A group of MSU’s College of the Arts Students have organized a benefit production of Eve Ensler’s The Vagina Monologues as part of the global V-Day campaign to end violence against women and girls. Proceeds from the show will go to help Women in the Democratic Republic of Congo as well as The Safe House, a haven for battered women and children in Essex County. Performances tonight at 7:30 p.m. and on Saturday at 8 p.m., will be held at Memorial Auditorium. Tickets are $15 (general admission; $10 for MSU students/faculty). For tickets, email organizer Liz Mackintosh.




Crikeys. I thought we were only subjected to this nonsense on Valentine’s Day.
….Nonsense? Seriously? Have you ever even seen the Vagina Monologues? Is your opinion that the only acceptable day to address violence against women is on a Hallmark Holiday, and even then it’s nonsense?
You’re right, Nick. Forget about those poor, tortured, raped and battered women.
Nick sez “nonsense.”
Wow! Stunning.
Ack. Thanks for the more-or-less NSFW graphic.
queef?
I’m at work on my own monologue. It’s called “F—!”
“Forget about those poor, tortured, raped and battered women.”
I didn’t realize I was dismissing the plight of these women. I thought I was commenting on a play that has little artistic merit.
I haven’t seen it, but I’ve read it, and that’s more than enough for me. It’s solipsistic and trite and borderline offensive. I’m thinking in particular of the monologue that features an older woman’s discussion of her statutory rape of a teen girl. Something tells me a similar monologue involving a man and a boy wouldn’t go over so well.
If that’s the kind of stuff you have to watch to support women in trouble, then you have a serious problem.
Nick, I’m going to assume you haven’t read TVM in quite a while. You must have forgotten that the monologue you are referring to is told from the perspective of the 13 year old girl who had her first positive sexual experience with a woman in her twenties.
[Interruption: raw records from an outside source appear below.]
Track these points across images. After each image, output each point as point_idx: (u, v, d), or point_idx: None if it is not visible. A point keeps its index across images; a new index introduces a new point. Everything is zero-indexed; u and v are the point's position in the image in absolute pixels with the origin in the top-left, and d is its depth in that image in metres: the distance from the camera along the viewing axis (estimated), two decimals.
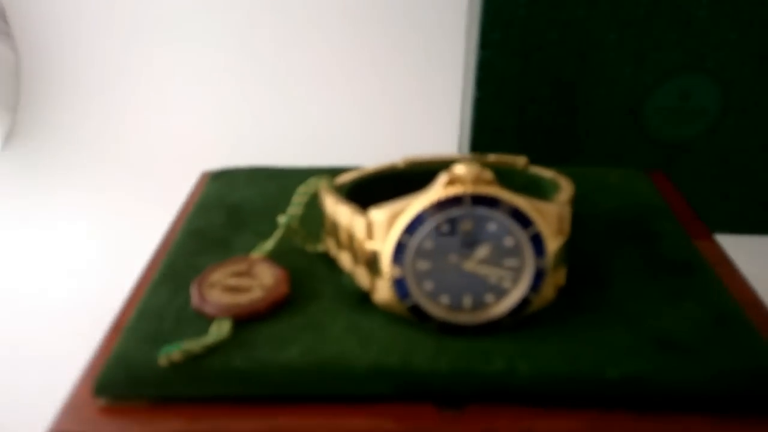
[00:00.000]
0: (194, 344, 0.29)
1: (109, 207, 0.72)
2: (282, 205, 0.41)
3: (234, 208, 0.42)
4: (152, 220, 0.62)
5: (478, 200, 0.29)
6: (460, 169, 0.29)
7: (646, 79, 0.56)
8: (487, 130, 0.59)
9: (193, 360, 0.29)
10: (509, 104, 0.58)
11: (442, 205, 0.29)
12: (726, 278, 0.37)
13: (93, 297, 0.57)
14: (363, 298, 0.33)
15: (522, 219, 0.29)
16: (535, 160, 0.40)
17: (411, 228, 0.29)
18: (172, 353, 0.29)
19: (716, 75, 0.56)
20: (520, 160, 0.40)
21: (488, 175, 0.29)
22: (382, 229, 0.30)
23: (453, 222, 0.29)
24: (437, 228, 0.29)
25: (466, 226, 0.30)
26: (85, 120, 0.85)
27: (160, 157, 0.78)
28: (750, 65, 0.55)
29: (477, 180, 0.29)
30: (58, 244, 0.67)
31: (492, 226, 0.29)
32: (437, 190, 0.29)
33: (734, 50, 0.55)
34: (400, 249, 0.30)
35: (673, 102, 0.57)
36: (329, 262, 0.36)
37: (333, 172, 0.40)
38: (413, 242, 0.29)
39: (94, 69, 0.88)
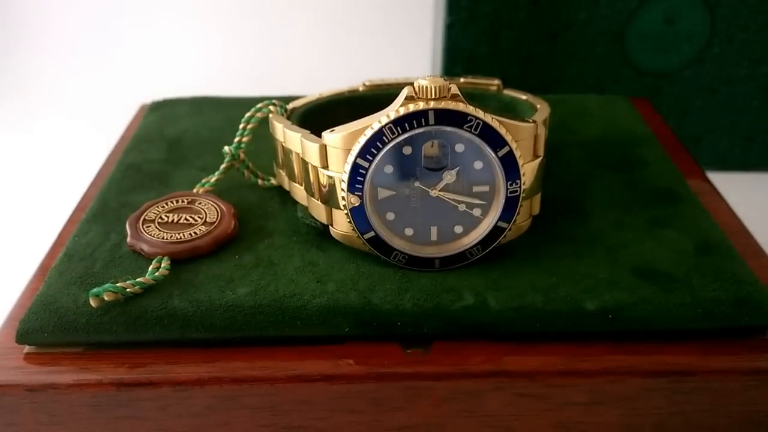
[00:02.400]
0: (129, 284, 0.28)
1: (45, 144, 0.69)
2: (230, 138, 0.39)
3: (175, 141, 0.40)
4: (91, 158, 0.60)
5: (443, 117, 0.27)
6: (422, 82, 0.27)
7: (629, 2, 0.55)
8: (460, 58, 0.57)
9: (127, 302, 0.28)
10: (483, 30, 0.56)
11: (402, 123, 0.27)
12: (711, 207, 0.36)
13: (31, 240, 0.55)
14: (320, 233, 0.32)
15: (492, 138, 0.28)
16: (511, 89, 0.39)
17: (369, 150, 0.28)
18: (103, 294, 0.27)
19: None
20: (494, 83, 0.38)
21: (455, 88, 0.27)
22: (337, 153, 0.29)
23: (416, 142, 0.28)
24: (398, 150, 0.28)
25: (430, 147, 0.28)
26: (16, 55, 0.81)
27: (100, 91, 0.75)
28: None
29: (441, 94, 0.27)
30: None
31: (459, 147, 0.28)
32: (397, 107, 0.27)
33: None
34: (357, 175, 0.28)
35: (658, 26, 0.56)
36: (282, 197, 0.35)
37: (288, 101, 0.38)
38: (372, 167, 0.28)
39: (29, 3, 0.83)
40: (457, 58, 0.57)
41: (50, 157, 0.67)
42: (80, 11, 0.81)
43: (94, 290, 0.27)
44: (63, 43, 0.81)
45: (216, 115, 0.43)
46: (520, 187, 0.29)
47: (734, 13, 0.56)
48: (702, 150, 0.63)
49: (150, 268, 0.29)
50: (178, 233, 0.30)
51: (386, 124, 0.27)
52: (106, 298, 0.27)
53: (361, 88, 0.38)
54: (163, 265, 0.29)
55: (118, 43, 0.80)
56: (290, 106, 0.35)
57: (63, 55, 0.80)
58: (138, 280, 0.28)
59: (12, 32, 0.80)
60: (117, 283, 0.28)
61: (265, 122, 0.35)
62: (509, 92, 0.38)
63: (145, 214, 0.32)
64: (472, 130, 0.27)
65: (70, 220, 0.35)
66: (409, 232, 0.30)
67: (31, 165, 0.66)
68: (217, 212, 0.32)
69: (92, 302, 0.27)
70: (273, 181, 0.35)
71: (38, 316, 0.28)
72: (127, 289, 0.28)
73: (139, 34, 0.80)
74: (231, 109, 0.44)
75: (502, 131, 0.28)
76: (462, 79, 0.39)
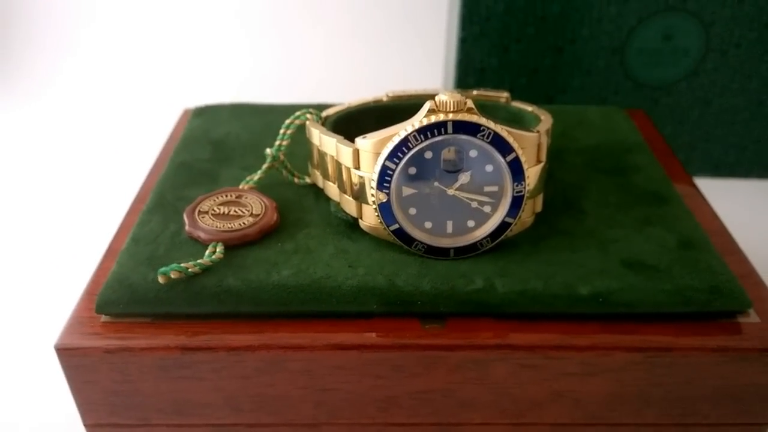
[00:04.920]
0: (190, 264, 0.32)
1: (90, 144, 0.74)
2: (267, 140, 0.44)
3: (219, 143, 0.45)
4: (135, 157, 0.65)
5: (460, 127, 0.32)
6: (442, 97, 0.32)
7: (629, 19, 0.59)
8: (472, 69, 0.62)
9: (189, 279, 0.33)
10: (494, 44, 0.61)
11: (425, 131, 0.32)
12: (695, 209, 0.41)
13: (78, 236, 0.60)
14: (350, 225, 0.37)
15: (501, 146, 0.32)
16: (518, 100, 0.44)
17: (396, 154, 0.32)
18: (170, 272, 0.32)
19: (698, 16, 0.59)
20: (503, 95, 0.43)
21: (470, 103, 0.32)
22: (368, 156, 0.33)
23: (436, 148, 0.33)
24: (421, 154, 0.33)
25: (448, 152, 0.33)
26: (64, 57, 0.86)
27: (141, 95, 0.80)
28: (731, 7, 0.59)
29: (459, 108, 0.32)
30: (40, 179, 0.69)
31: (473, 153, 0.33)
32: (421, 118, 0.32)
33: None
34: (385, 175, 0.33)
35: (656, 42, 0.61)
36: (316, 193, 0.39)
37: (317, 108, 0.43)
38: (398, 168, 0.33)
39: (73, 5, 0.88)
40: (469, 69, 0.62)
41: (93, 158, 0.73)
42: (125, 21, 0.87)
43: (163, 269, 0.32)
44: (110, 55, 0.86)
45: (253, 119, 0.48)
46: (524, 188, 0.33)
47: (727, 31, 0.60)
48: (696, 158, 0.67)
49: (207, 252, 0.34)
50: (230, 223, 0.35)
51: (411, 133, 0.32)
52: (172, 276, 0.32)
53: (384, 99, 0.43)
54: (218, 250, 0.34)
55: (158, 54, 0.85)
56: (323, 114, 0.40)
57: (109, 66, 0.86)
58: (198, 261, 0.33)
59: (56, 39, 0.86)
60: (181, 263, 0.33)
61: (300, 127, 0.40)
62: (517, 104, 0.42)
63: (200, 206, 0.37)
64: (485, 139, 0.32)
65: (131, 211, 0.40)
66: (428, 225, 0.34)
67: (75, 163, 0.72)
68: (262, 206, 0.37)
69: (160, 279, 0.32)
70: (308, 180, 0.40)
71: (113, 291, 0.33)
72: (189, 269, 0.32)
73: (173, 48, 0.85)
74: (267, 114, 0.48)
75: (510, 140, 0.32)
76: (475, 92, 0.43)
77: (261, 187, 0.39)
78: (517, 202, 0.34)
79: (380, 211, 0.34)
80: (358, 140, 0.33)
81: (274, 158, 0.39)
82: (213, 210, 0.36)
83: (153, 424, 0.34)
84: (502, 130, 0.32)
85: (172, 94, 0.80)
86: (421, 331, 0.32)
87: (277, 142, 0.39)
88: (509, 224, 0.34)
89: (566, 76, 0.63)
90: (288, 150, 0.40)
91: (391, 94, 0.43)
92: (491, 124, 0.32)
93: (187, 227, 0.36)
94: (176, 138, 0.47)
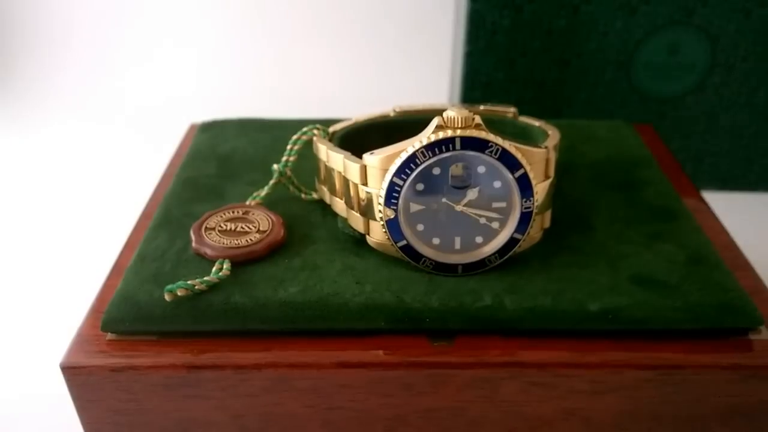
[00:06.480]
0: (197, 281, 0.32)
1: (96, 159, 0.75)
2: (273, 156, 0.44)
3: (225, 159, 0.45)
4: (141, 172, 0.65)
5: (468, 143, 0.32)
6: (450, 113, 0.32)
7: (635, 33, 0.60)
8: (478, 84, 0.62)
9: (196, 297, 0.33)
10: (500, 58, 0.61)
11: (433, 148, 0.32)
12: (704, 224, 0.41)
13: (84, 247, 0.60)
14: (357, 241, 0.37)
15: (510, 162, 0.32)
16: (525, 114, 0.44)
17: (404, 171, 0.32)
18: (177, 290, 0.32)
19: (704, 30, 0.59)
20: (510, 111, 0.43)
21: (478, 119, 0.32)
22: (375, 173, 0.33)
23: (444, 164, 0.32)
24: (429, 170, 0.32)
25: (456, 168, 0.33)
26: (70, 72, 0.87)
27: (148, 110, 0.80)
28: (737, 21, 0.59)
29: (467, 124, 0.32)
30: (45, 195, 0.69)
31: (481, 169, 0.33)
32: (428, 134, 0.32)
33: (722, 5, 0.58)
34: (392, 191, 0.33)
35: (662, 56, 0.61)
36: (323, 209, 0.39)
37: (324, 123, 0.43)
38: (406, 185, 0.33)
39: (81, 21, 0.89)
40: (475, 83, 0.62)
41: (99, 173, 0.73)
42: (133, 36, 0.88)
43: (169, 286, 0.32)
44: (117, 69, 0.87)
45: (260, 135, 0.48)
46: (533, 204, 0.33)
47: (733, 45, 0.60)
48: (704, 171, 0.67)
49: (213, 269, 0.34)
50: (236, 239, 0.35)
51: (419, 149, 0.32)
52: (179, 294, 0.32)
53: (391, 114, 0.43)
54: (225, 267, 0.34)
55: (165, 69, 0.86)
56: (331, 129, 0.40)
57: (115, 80, 0.87)
58: (205, 278, 0.33)
59: (65, 54, 0.86)
60: (187, 281, 0.32)
61: (307, 143, 0.40)
62: (524, 119, 0.42)
63: (206, 222, 0.37)
64: (493, 155, 0.32)
65: (137, 227, 0.40)
66: (436, 241, 0.34)
67: (81, 178, 0.72)
68: (269, 222, 0.37)
69: (167, 297, 0.32)
70: (314, 196, 0.40)
71: (119, 309, 0.33)
72: (196, 287, 0.32)
73: (180, 62, 0.86)
74: (273, 129, 0.48)
75: (518, 156, 0.32)
76: (482, 107, 0.43)
77: (268, 203, 0.39)
78: (525, 218, 0.34)
79: (388, 228, 0.34)
80: (366, 156, 0.33)
81: (281, 174, 0.39)
82: (220, 226, 0.36)
83: None
84: (510, 146, 0.32)
85: (179, 108, 0.81)
86: (430, 349, 0.32)
87: (284, 158, 0.39)
88: (518, 240, 0.34)
89: (572, 89, 0.63)
90: (295, 166, 0.40)
91: (398, 109, 0.43)
92: (499, 141, 0.32)
93: (193, 244, 0.35)
94: (183, 153, 0.47)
Yes, the situation is not conventional or even commendable, but when you take the monologue as a whole and consider the fact that the girl was raped at age 7 by her father’s friend…the one encounter she has with an older woman who restores her self worth and makes her feel beautiful again seems a lot less deplorable.
Besides, TVM is not meant to be taken out of context. You can not fully understand Eve Ensler’s message, or even the movement behind the play if you don’t take it as a whole. When you see women performing it and accept the fact that the play is based on the experiences of real women who were interviewed by Eve, it is impossible to leave the theatre without being inspired. It’s entertaining, enlightening AND for a good cause! Sounds like an honorable piece of theatre to me!
And Nick, I suggest you actually see the play and support the cause with your attendance at a performance before you label it offensive, trite and solipsistic. I think you’d leave the theatre a less judgemental and pretentious human being.